Could you write out the opening lines of the data, word for word, stopping after the line that contains "### Role & Permission Endpoints"?

Information –

- - - - - - -

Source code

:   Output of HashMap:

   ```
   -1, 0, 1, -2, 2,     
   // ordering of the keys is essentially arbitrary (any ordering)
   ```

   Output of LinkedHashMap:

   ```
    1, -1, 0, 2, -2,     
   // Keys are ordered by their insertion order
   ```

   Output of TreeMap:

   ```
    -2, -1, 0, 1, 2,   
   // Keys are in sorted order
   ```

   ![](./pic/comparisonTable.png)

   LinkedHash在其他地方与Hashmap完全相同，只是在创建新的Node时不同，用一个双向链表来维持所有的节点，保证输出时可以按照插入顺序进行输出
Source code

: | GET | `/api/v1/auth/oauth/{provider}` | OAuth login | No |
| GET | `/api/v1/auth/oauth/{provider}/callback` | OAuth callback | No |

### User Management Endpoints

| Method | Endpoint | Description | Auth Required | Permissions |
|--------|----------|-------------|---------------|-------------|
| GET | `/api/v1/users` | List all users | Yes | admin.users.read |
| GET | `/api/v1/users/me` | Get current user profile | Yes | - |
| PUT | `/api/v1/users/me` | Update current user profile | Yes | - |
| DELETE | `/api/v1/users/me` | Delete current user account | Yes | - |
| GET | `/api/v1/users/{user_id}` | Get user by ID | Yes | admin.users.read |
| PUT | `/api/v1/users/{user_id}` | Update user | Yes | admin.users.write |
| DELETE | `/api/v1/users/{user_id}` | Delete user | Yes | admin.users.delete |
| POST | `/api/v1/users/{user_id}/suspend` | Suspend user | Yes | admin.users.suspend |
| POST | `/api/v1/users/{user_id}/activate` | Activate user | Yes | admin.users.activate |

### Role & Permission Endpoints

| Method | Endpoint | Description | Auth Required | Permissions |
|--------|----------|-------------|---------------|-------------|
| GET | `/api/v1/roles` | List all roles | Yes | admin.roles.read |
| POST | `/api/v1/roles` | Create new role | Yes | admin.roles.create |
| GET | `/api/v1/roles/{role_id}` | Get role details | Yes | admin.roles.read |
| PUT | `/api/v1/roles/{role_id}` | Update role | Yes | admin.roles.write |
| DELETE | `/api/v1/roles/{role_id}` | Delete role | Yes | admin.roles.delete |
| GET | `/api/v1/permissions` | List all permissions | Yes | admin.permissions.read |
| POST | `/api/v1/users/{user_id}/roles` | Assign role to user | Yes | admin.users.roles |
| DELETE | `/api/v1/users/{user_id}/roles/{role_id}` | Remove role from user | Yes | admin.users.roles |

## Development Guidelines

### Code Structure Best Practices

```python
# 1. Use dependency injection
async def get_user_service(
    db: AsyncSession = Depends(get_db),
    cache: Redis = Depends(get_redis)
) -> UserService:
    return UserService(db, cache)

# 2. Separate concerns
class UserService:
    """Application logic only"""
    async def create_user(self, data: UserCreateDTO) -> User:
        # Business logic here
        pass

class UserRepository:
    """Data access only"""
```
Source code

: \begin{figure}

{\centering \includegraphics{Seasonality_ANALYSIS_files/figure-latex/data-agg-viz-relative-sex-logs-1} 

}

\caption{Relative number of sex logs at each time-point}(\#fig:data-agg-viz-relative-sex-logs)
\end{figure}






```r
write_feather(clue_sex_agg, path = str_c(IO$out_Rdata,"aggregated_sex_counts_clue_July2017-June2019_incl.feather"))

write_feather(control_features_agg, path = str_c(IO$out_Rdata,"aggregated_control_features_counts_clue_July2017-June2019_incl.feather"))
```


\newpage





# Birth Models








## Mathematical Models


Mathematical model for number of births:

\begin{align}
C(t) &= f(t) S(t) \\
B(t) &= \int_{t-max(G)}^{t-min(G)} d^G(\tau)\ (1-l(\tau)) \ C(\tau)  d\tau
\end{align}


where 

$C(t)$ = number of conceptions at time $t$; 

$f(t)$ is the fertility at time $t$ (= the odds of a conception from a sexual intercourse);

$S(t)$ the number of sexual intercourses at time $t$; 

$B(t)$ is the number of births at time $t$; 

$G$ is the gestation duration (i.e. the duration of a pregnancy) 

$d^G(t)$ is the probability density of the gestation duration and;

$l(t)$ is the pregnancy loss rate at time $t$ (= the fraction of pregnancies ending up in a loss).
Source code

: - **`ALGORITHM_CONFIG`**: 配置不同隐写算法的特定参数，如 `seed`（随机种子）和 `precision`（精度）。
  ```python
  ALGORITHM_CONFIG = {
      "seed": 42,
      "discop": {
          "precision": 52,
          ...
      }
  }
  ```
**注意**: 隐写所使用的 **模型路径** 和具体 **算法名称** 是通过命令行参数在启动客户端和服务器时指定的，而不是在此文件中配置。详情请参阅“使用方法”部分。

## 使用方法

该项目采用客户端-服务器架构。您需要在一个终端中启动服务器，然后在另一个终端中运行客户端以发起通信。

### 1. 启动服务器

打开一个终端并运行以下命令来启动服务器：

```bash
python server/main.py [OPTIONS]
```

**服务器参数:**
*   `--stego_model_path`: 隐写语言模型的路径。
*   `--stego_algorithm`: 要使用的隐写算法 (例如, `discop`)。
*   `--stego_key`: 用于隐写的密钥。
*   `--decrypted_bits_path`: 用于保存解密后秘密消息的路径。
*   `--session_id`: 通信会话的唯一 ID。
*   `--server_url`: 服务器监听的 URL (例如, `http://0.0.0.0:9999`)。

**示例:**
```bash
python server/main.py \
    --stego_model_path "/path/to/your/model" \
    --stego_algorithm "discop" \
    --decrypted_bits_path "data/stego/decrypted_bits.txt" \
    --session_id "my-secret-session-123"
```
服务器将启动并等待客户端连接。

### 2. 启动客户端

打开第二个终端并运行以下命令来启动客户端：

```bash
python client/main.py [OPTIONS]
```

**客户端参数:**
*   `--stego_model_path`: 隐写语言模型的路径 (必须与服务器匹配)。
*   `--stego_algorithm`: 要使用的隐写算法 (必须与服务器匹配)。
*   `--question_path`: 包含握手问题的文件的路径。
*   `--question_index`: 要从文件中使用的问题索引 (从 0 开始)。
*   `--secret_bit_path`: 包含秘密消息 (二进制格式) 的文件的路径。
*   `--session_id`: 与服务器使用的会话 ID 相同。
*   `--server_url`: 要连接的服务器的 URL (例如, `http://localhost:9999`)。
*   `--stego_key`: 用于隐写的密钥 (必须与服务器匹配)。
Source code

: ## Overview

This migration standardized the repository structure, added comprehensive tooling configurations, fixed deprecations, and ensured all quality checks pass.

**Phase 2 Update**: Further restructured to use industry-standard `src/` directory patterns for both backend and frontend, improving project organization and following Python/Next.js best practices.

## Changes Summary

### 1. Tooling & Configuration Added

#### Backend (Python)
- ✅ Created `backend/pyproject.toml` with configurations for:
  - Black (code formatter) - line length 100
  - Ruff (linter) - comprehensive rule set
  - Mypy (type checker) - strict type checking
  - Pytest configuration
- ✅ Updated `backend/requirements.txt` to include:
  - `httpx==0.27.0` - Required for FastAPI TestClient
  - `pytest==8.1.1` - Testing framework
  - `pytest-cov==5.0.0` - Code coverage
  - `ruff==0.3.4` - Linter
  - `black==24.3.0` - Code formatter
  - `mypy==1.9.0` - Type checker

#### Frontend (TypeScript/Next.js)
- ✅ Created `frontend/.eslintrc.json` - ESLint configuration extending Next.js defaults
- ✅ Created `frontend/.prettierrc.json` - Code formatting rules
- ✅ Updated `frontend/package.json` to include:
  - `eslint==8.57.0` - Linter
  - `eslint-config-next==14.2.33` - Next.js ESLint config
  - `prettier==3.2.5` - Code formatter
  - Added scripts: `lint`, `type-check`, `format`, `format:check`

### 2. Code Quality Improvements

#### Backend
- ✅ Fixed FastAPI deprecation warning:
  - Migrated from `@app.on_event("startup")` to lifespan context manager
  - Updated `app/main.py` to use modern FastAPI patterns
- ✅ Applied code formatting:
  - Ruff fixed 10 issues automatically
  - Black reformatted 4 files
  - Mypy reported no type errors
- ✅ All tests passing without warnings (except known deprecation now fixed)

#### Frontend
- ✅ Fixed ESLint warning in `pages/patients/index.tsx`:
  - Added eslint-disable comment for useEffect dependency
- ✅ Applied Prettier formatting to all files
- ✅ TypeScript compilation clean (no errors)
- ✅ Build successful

- - - - - - -

Response for this exercise –
Source code

:   Output of HashMap:

   ```
   -1, 0, 1, -2, 2,     
   // ordering of the keys is essentially arbitrary (any ordering)
   ```

   Output of LinkedHashMap:

   ```
    1, -1, 0, 2, -2,     
   // Keys are ordered by their insertion order
   ```

   Output of TreeMap:

   ```
    -2, -1, 0, 1, 2,   
   // Keys are in sorted order
   ```

   ![](./pic/comparisonTable.png)

   LinkedHash在其他地方与Hashmap完全相同，只是在创建新的Node时不同，用一个双向链表来维持所有的节点，保证输出时可以按照插入顺序进行输出
Source code

: | GET | `/api/v1/auth/oauth/{provider}` | OAuth login | No |
| GET | `/api/v1/auth/oauth/{provider}/callback` | OAuth callback | No |

### User Management Endpoints

| Method | Endpoint | Description | Auth Required | Permissions |
|--------|----------|-------------|---------------|-------------|
| GET | `/api/v1/users` | List all users | Yes | admin.users.read |
| GET | `/api/v1/users/me` | Get current user profile | Yes | - |
| PUT | `/api/v1/users/me` | Update current user profile | Yes | - |
| DELETE | `/api/v1/users/me` | Delete current user account | Yes | - |
| GET | `/api/v1/users/{user_id}` | Get user by ID | Yes | admin.users.read |
| PUT | `/api/v1/users/{user_id}` | Update user | Yes | admin.users.write |
| DELETE | `/api/v1/users/{user_id}` | Delete user | Yes | admin.users.delete |
| POST | `/api/v1/users/{user_id}/suspend` | Suspend user | Yes | admin.users.suspend |
| POST | `/api/v1/users/{user_id}/activate` | Activate user | Yes | admin.users.activate |

### Role & Permission Endpoints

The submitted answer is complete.